本文:
────

例えば夜間にお腹が空いて起きてしまっていることが考えられるなら、夜遅くに夜食を与えてから寝かせるようにする。

夜間に排泄を訴えることが多いようなら、寝かせる前になるべく排泄を済ませてから寝かせる。

寝たきりの子の場合は長時間同じ体勢で寝ていると床ずれが起きることもあり、体が痛くなることがあります。床は硬くありませんか? ベッドをふかふかにするなどの対策も重要です。

動物用の床ずれ防止マットを利用しても良いですが、それだけ使用してもちょっとまだ硬いことがあるので、ふつうの布団や毛布をさらに組み合わせて使用すると良いのではないかと思います。

飼い主さんから離れることで不安になって鳴いている場合は傍で寝てあげるといいかもしれません。

夜中に風の音や何か物音がして気になる場合はなるべく静かな場所に移動させましょう。

動物病院で検査を受ける

高齢になってくると何かしら病気を抱えている子は多いです。

しばらく動物病院で健康診断など検査をしていない場合は、一度検査しておくと良いと思います。

本当はどこか辛くて鳴いているのかもしれません。

サプリメントの活用

即効性はあまりありませんが、サプリメントが有効なこともあります。

────

[保存されたデータ]
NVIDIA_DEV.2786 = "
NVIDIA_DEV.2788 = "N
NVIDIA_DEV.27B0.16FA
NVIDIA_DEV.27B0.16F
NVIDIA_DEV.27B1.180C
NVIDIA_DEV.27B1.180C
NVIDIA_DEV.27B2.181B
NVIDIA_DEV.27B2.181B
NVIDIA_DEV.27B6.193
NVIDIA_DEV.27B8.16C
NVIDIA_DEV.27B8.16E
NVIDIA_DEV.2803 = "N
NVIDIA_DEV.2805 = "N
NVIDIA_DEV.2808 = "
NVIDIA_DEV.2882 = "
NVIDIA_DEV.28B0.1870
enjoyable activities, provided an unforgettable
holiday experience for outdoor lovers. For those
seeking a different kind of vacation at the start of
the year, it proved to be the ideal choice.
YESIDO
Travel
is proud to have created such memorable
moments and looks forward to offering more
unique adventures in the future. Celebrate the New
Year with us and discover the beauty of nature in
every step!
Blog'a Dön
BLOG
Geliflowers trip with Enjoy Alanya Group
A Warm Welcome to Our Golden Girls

────

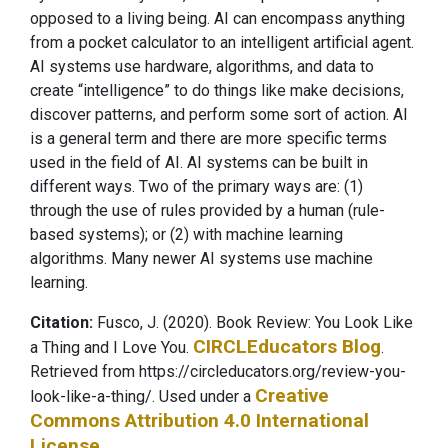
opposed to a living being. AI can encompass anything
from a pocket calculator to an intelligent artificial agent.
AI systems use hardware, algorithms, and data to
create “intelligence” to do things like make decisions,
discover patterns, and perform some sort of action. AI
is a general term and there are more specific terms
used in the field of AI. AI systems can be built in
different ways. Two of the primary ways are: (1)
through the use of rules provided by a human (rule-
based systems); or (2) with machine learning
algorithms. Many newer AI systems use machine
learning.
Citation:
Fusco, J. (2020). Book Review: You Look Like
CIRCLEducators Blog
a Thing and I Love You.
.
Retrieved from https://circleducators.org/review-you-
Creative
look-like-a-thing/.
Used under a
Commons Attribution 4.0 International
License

────

やること:
1. 夜に鳴く動物への対策を書いた本文を、2文にまとめてください。
2. 夜に鳴く動物への対策を書いた本文を、最後の文のあとから引き継いで書き進めてください。

答え:
1. 夜中に鳴く理由に合わせて、寝る前に夜食を与える、排泄を済ませる、寝床をやわらかくする、そばで寝てあげる、静かな場所に移すといった対策が挙げられています。また、どこか辛くて鳴いている可能性もあるので動物病院で検査を受けることや、サプリメントを活用することも紹介されています。

2.
ものによっては1か月~2ヵ月くらい続けないと効果が出てこないかもしれません。

アンチノールプラス、ジルケーン、ACTIVATE、CBDカゼインタブなどがあります。

医薬品の使用

以上のような対策を色々と試したが改善が見られないという場合は動物病院で薬を処方してもらうという手もあります。

麻酔薬のような強い薬は基本的に処方できませんが、精神安定薬(抗不安薬)などを使用することで眠ってくれることは多いです。

ただし、医薬品は副作用が伴うことがありますので獣医師の指示に従って使用してくださいね。

使用しているとだんだん効果が弱くなってくることもあります。

いくつかの薬を組み合わせたり、サプリメントと併用することでコントロールしている方も多くいらっしゃいます。

徘徊して障害物に立ち往生して鳴く場合

角に頭を突っ込んで後ろに下がることができずに鳴いてしまうというパターンはとても多いです。

動けなくなって鳴く場合は障害物に当たらないような環境を作りましょう。

簡単なのは円形のサークルに入れてしまうことです。

引っかかる場所が無いので永遠にくるくる歩き回り、疲れてそのうち寝てくれたりします。

起き上がれなくて鳴く場合

足腰が弱ってくると自力で立てなくなってきます。

本人は立って歩きたいのに立てないので「起こして!」と鳴くこともあります。

起こしてあげてもすぐに転んでしまい、また鳴くの繰り返しで飼い主さんも参ってしまうということも多いと思います。

少し用意するのが大変かもしれませんが、犬用の車いすを用意してあげることで解決することがあります。

ハンドメイドで用意している方もいます。

全身を支えられるタイプなら疲れたら車いすに乗ったまま寝てしまう子もいます。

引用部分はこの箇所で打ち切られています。